Why do People Pay Rent for the Use of Land?

Walter R.B. Willcox



[Reprinted from Land and Freedom, March-April 1941]


One must accept with the grace he may, evidence that the purport of his argument has been missed. So with "A Challenge To Pessimism"! The latter was written to suggest that the gloom occasioned by regarding Rent as an attribute of land might be dispelled did unprejudiced inquiry reveal it to be an attribute only of social organization; that instead of being due to "the relative productivity of nature," it was found to be "the measure of the worth only of social and governmental advantages."

From the belief that Rent is an attribute of land follows naturally the ideas that Rent is paid for the use of the land, and that it belongs to those who, holding titles to land, mistakenly are called "landowners." On the other hand, the belief that Rent is an attribute only of social organization leads as naturally, and directly, to the ideas that Rent is paid only for artificial advantages, and that it belongs to society, whose activities provide these advantages solely that provisions of nature may be enjoyed.

Anticipating beneficial results from such an inquiry, it was asked if Georgeists agreed that those who hold titles to areas of land really were "owners of the earth owners of climates, views, mines, forests, rivers, harbors, soils?" If Rent really was paid "because the earth with all of its natural elements and forces exists?" If people really pay Rent for the use of the land?"

Mr. Sanford J. Benjamin replied to this article in your last issue, and said: "Whoever collects the economic Rent is the landowner, whether it is the community or an individual." I am sure I fail to grasp the intended significance of this statement, since (if Henry George's intuition that Rent belongs to society is sound) it would appear to be analogous to saying that one who embezzles, thereby becomes owner of that which does not belong to him, which I cannot believe the statement was intended to imply.

But I dissent wholly from the view that by any act can human beings become "owners" of land. I believe, as presumably do most Georgists, that no man, nor any community of men however organized, can "own" the earth or any part of it. But supposing men could own land, what would that have to do with Rent if Rent is not paid for the use of land, but only for the services of governments in protecting users of land in possession of the fruits of their toil and in the enjoyment of all other social advantages? What would it have to do with "landowners" (if such there be) who neither provide the land, nor the conditions which make people want to use the land or willing to pay Rent merely title-holders, the very security of whose possession of land, and the guarantee of the validity of whose titles to land, are services of governments?

Data items:
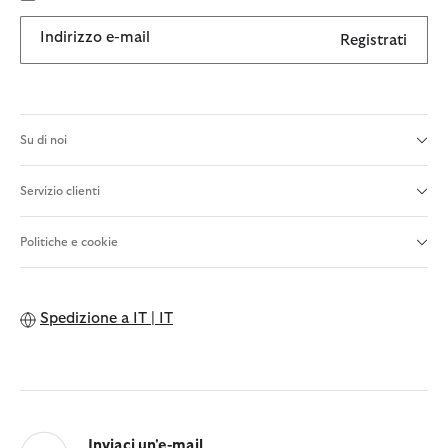
Indirizzo e-mail
Registrati
Su di noi
Servizio clienti
Politiche e cookie
Spedizione a
IT | IT
Inviaci un'e-mail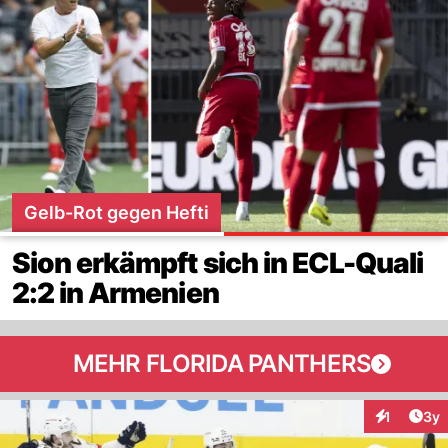
Gelb-Rot gegen Hefti
Sion erkämpft sich in ECL-Quali
2:2 in Armenien
MEHR FLORIDA PANTHERS
Arti
1
3y
Interaktion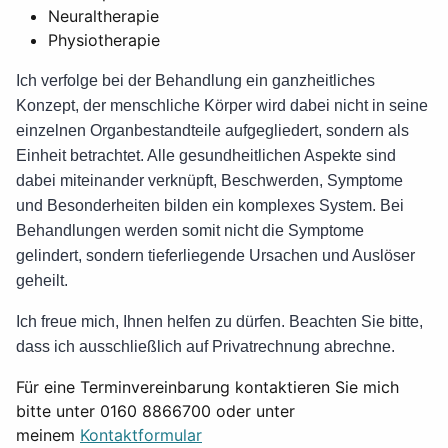
Neuraltherapie
Physiotherapie
Ich verfolge bei der Behandlung ein ganzheitliches
Konzept, der menschliche Körper wird dabei nicht in seine
einzelnen Organbestandteile aufgegliedert, sondern als
Einheit betrachtet. Alle gesundheitlichen Aspekte sind
dabei miteinander verknüpft, Beschwerden, Symptome
und Besonderheiten bilden ein komplexes System. Bei
Behandlungen werden somit nicht die Symptome
gelindert, sondern tieferliegende Ursachen und Auslöser
geheilt.
Ich freue mich, Ihnen helfen zu dürfen. Beachten Sie bitte,
dass ich ausschließlich auf Privatrechnung abrechne.
Für eine Terminvereinbarung kontaktieren Sie mich
bitte unter 0160 8866700 oder unter
meinem
Kontaktformular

Job 1: According to the essay on land rent, where was it reprinted from?
Job 2: Pick up the essay on land rent right after its last sentence and keep writing it.

Answer 1: Land and Freedom, March-April 1941.

Answer 2:
While he who obtains title to land properly may be called a "landlord," possession of title does not constitute him a "landowner," since purchase of title is not an "investment in land." Rent received from an "investment in land" is not comparable, either in cause or effect, to interest received from a true investment. Invested funds properly are used to finance the enterprise in which they are invested. But funds involved in an "investment in land" are not used to finance the land, they are not used to improve its quality or terrain, to increase its area, its accessibility of usefulness to the user of land or to the community; nor do they finance the social conditions which make people want to use land, or to offer (as indeed they do) to pay Rent. In fact, such disposition of these funds is a detriment to the user of land.

Thus, the idea that Rent is paid for the use only of that which is not land, in contradistinction to the idea that Rent is paid for the use of that which is land, has deeper significance than merely an interest in a "method of achievement" of governmental collection of the total Rent and the total abolition of taxation. But even as a "method of achievement," does it not afford the means to the unification of the aims and endeavors of all who strive towards the goal which none would deny to have been the goal of Henry George? No incitement to strife over land or cause for wars would exist, were payment of Rent to governments recognized as an obligation of every inhabitant in proportion to the benefits which each receives at the hands of governments ; instead of as "interest" to "landowners" on pseudo "investments in land." By this method appeal can be made to every inhabitant on a basis of business principles of the highest sanction and of universal application. Unifying, not divisive, its pursuit could not so much as simulate the nature, spirit or aspect, of an "ism" of any sort.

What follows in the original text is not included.